- _Dataset content_:
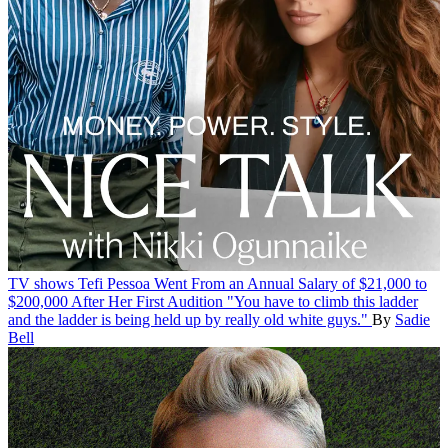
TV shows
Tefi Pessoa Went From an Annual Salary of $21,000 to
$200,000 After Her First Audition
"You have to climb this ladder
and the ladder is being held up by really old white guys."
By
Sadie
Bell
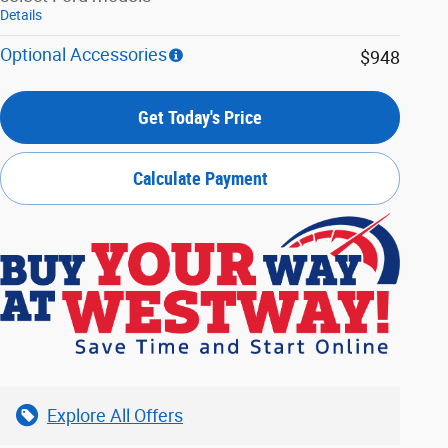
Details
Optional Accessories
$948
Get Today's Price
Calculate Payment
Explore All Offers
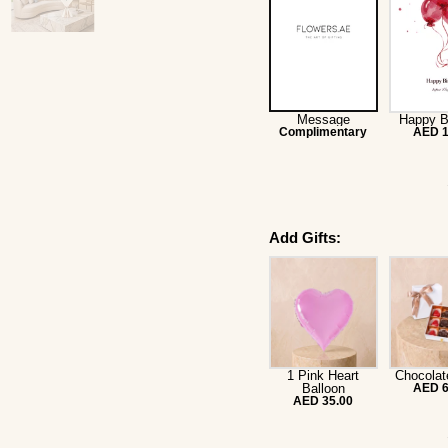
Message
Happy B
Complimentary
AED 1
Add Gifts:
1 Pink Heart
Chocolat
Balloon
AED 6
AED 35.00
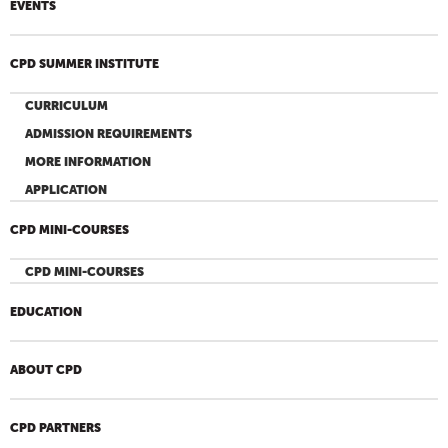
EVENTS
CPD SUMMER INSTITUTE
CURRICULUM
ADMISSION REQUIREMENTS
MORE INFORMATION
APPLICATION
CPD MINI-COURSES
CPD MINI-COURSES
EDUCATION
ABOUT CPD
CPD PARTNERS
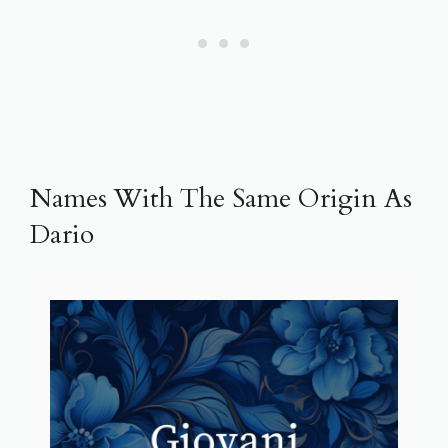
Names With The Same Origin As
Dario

==

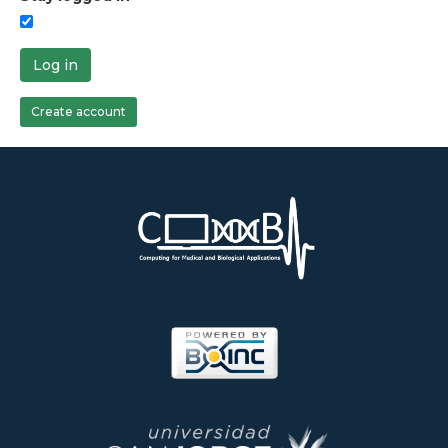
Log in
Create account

- _How to complete this task_: Copy the rows from the line containing "1 Pink Heart" through the line containing "Names With The Same Origin As", changing "Balloon" to "Bouquet" and keeping everything else the same. Leave the pictures out.

- _Answer box_:
1 Pink Heart
Chocolat
Bouquet
AED 6
AED 35.00
EVENTS
CPD SUMMER INSTITUTE
CURRICULUM
ADMISSION REQUIREMENTS
MORE INFORMATION
APPLICATION
CPD MINI-COURSES
CPD MINI-COURSES
EDUCATION
ABOUT CPD
CPD PARTNERS
Names With The Same Origin As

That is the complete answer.